Document segment -
_ _ _ _
80,000 Hours Podcast4 Huhti 2025

#214 – Buck Shlegeris on controlling AI that wants to take over – so we can use it anyway

Most AI safety conversations centre on alignment: ensuring AI systems share our values and goals. But despite progress, we’re unlikely to know we’ve solved the problem before the arrival of human-level and superhuman systems in as little as three years.

So some are developing a backup plan to safely deploy models we fear are actively scheming to harm us — so-called “AI control.” While this may sound mad, given the reluctance of AI companies to delay deploying anything they train, not developing such techniques is probably even crazier.

Today’s guest — Buck Shlegeris, CEO of Redwood Research — has spent the last few years developing control mechanisms, and for human-level systems they’re more plausible than you might think. He argues that given companies’ unwillingness to incur large costs for security, accepting the possibility of misalignment and designing robust safeguards might be one of our best remaining options.

Links to learn more, highlights, video, and full transcript.

As Buck puts it: "Five years ago I thought of misalignment risk from AIs as a really hard problem that you’d need some really galaxy-brained fundamental insights to resolve. Whereas now, to me the situation feels a lot more like we just really know a list of 40 things where, if you did them — none of which seem that hard — you’d probably be able to not have very much of your problem."

Of course, even if Buck is right, we still need to do those 40 things — which he points out we’re not on track for. And AI control agendas have their limitations: they aren’t likely to work once AI systems are much more capable than humans, since greatly superhuman AIs can probably work around whatever limitations we impose.
_ _ _ _
Recorded information -
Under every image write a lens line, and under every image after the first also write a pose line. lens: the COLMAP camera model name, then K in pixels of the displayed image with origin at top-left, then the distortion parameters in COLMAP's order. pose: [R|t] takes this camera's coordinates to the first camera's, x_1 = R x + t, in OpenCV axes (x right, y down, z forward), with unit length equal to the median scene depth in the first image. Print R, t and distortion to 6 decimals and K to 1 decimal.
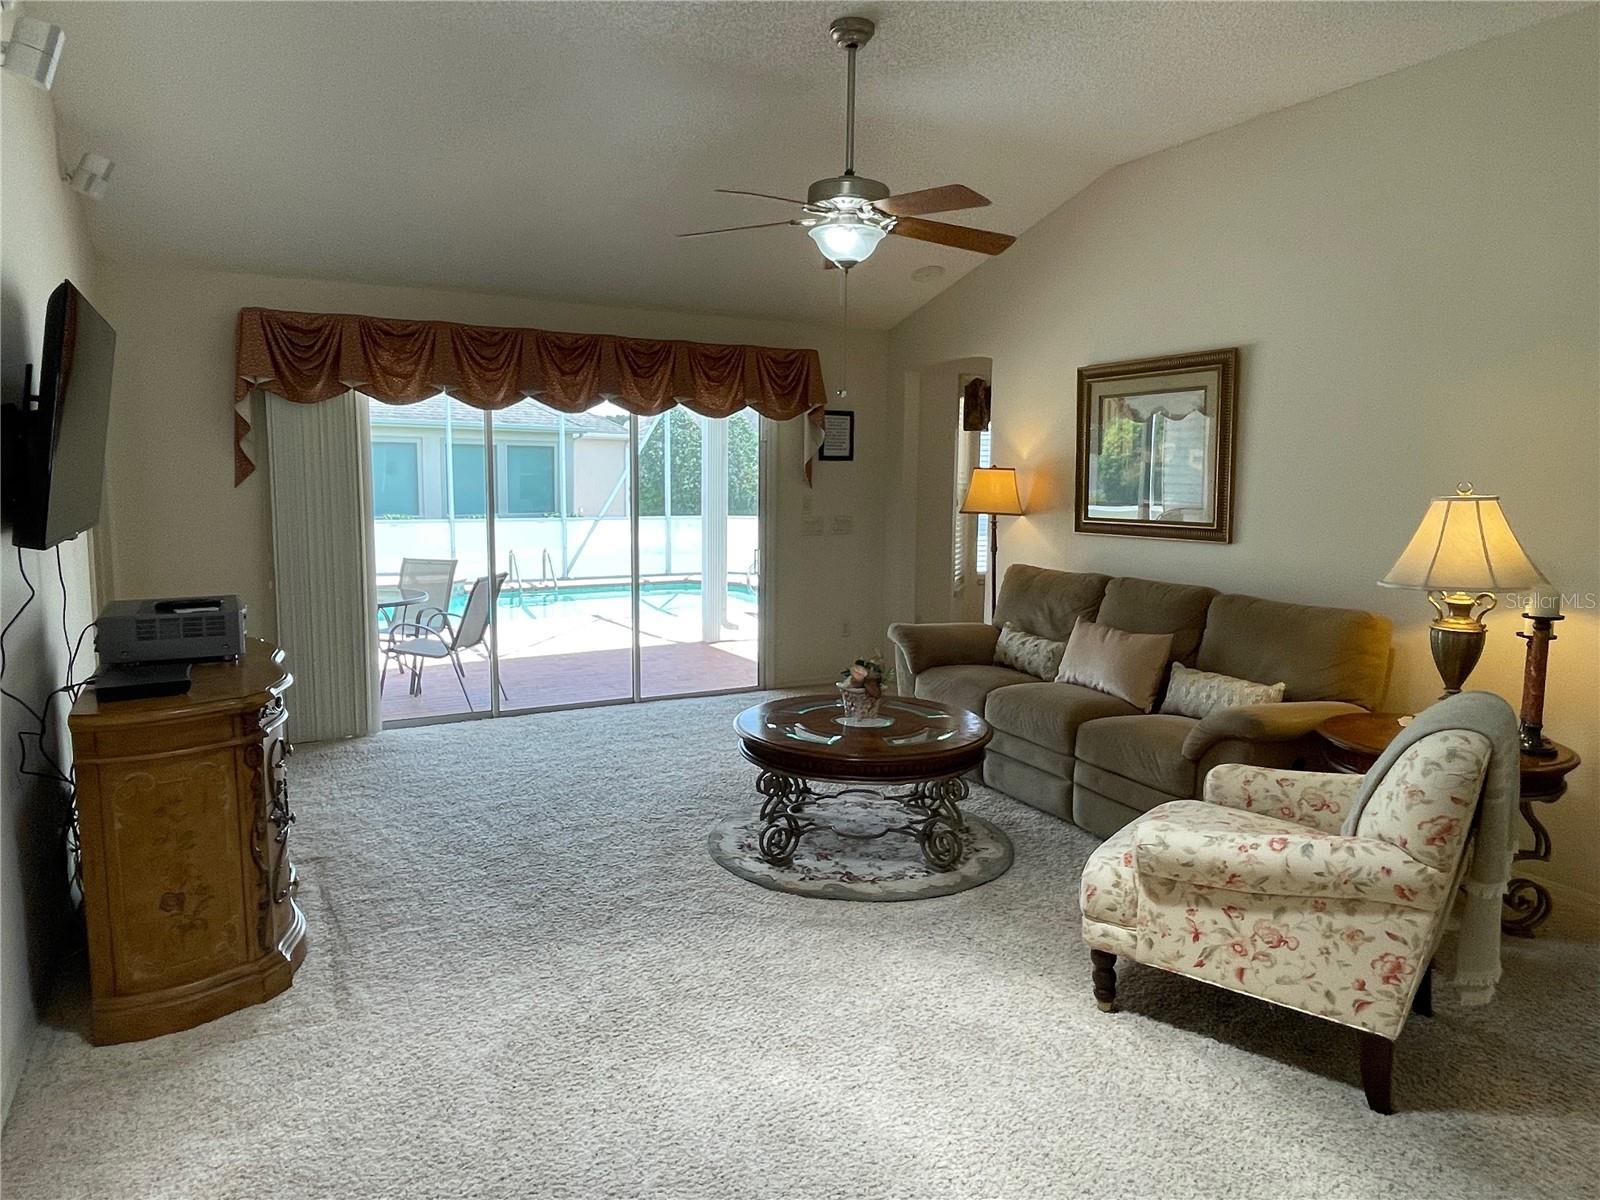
lens RADIAL K [[1037.9, 0, 788.4], [0, 1037.9, 588.1], [0, 0, 1]] dist [0.005292, -0.003398]
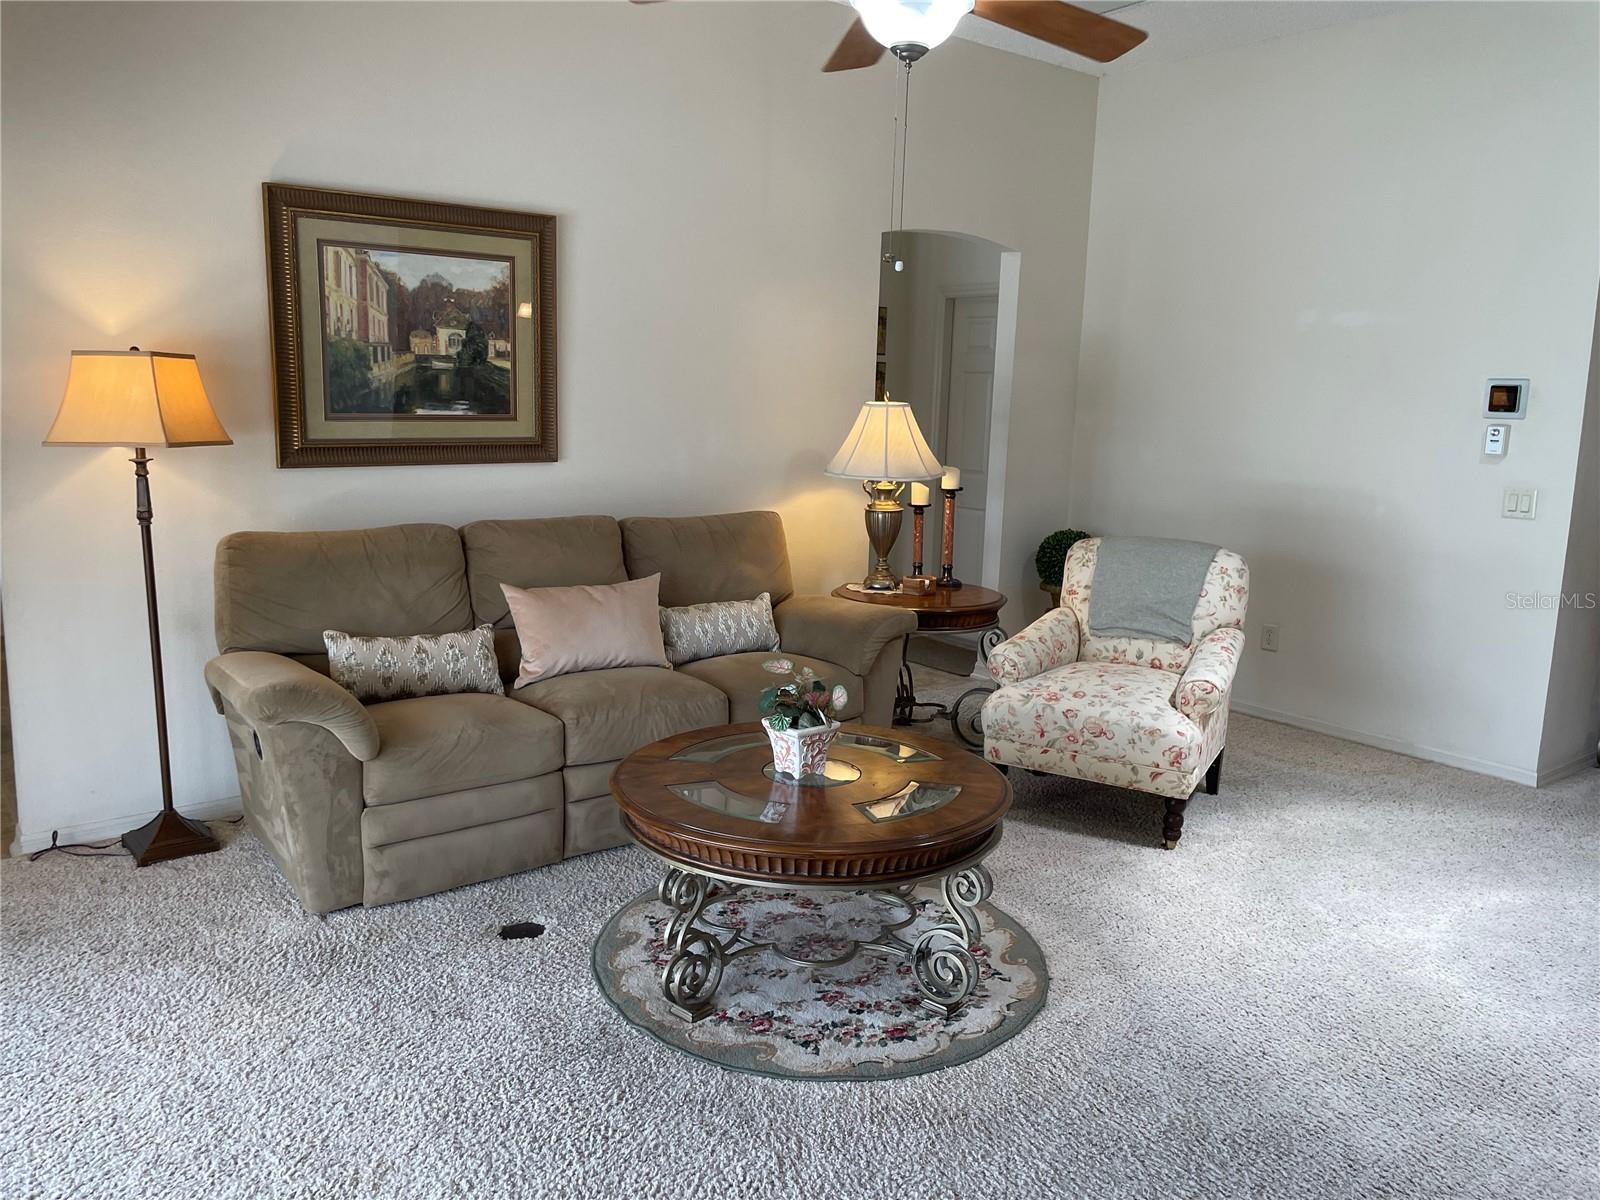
lens RADIAL K [[1219.6, 0, 796.8], [0, 1219.6, 596.7], [0, 0, 1]] dist [0.073864, -0.100940]
pose [[-0.189005, -0.175248, 0.966212, -0.537944], [0.079463, 0.977990, 0.192928, -0.104986], [-0.978756, 0.113242, -0.170920, 0.948283]]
_ _ _ _
Task list -
[1] For the AI control podcast summary, decide whether each statement agrees with it: (a) Buck Shlegeris leads Redwood Research as its CEO; (b) AI control methods are expected to hold up against greatly superhuman systems; (c) Buck says we are on track to do the 40 things. Give yes or no for each with the deciding words quoted.
[2] Please copy everything in the AI control podcast summary from "As Buck puts" down to "limitations we impose.".
The data is not needed for this.

Results for the exercise -
[1]
(a) Yes: "Buck Shlegeris, CEO of Redwood Research"
(b) No: "they aren’t likely to work once AI systems are much more capable than humans"
(c) No: "which he points out we’re not on track for"

[2]
As Buck puts it: "Five years ago I thought of misalignment risk from AIs as a really hard problem that you’d need some really galaxy-brained fundamental insights to resolve. Whereas now, to me the situation feels a lot more like we just really know a list of 40 things where, if you did them — none of which seem that hard — you’d probably be able to not have very much of your problem."

Of course, even if Buck is right, we still need to do those 40 things — which he points out we’re not on track for. And AI control agendas have their limitations: they aren’t likely to work once AI systems are much more capable than humans, since greatly superhuman AIs can probably work around whatever limitations we impose.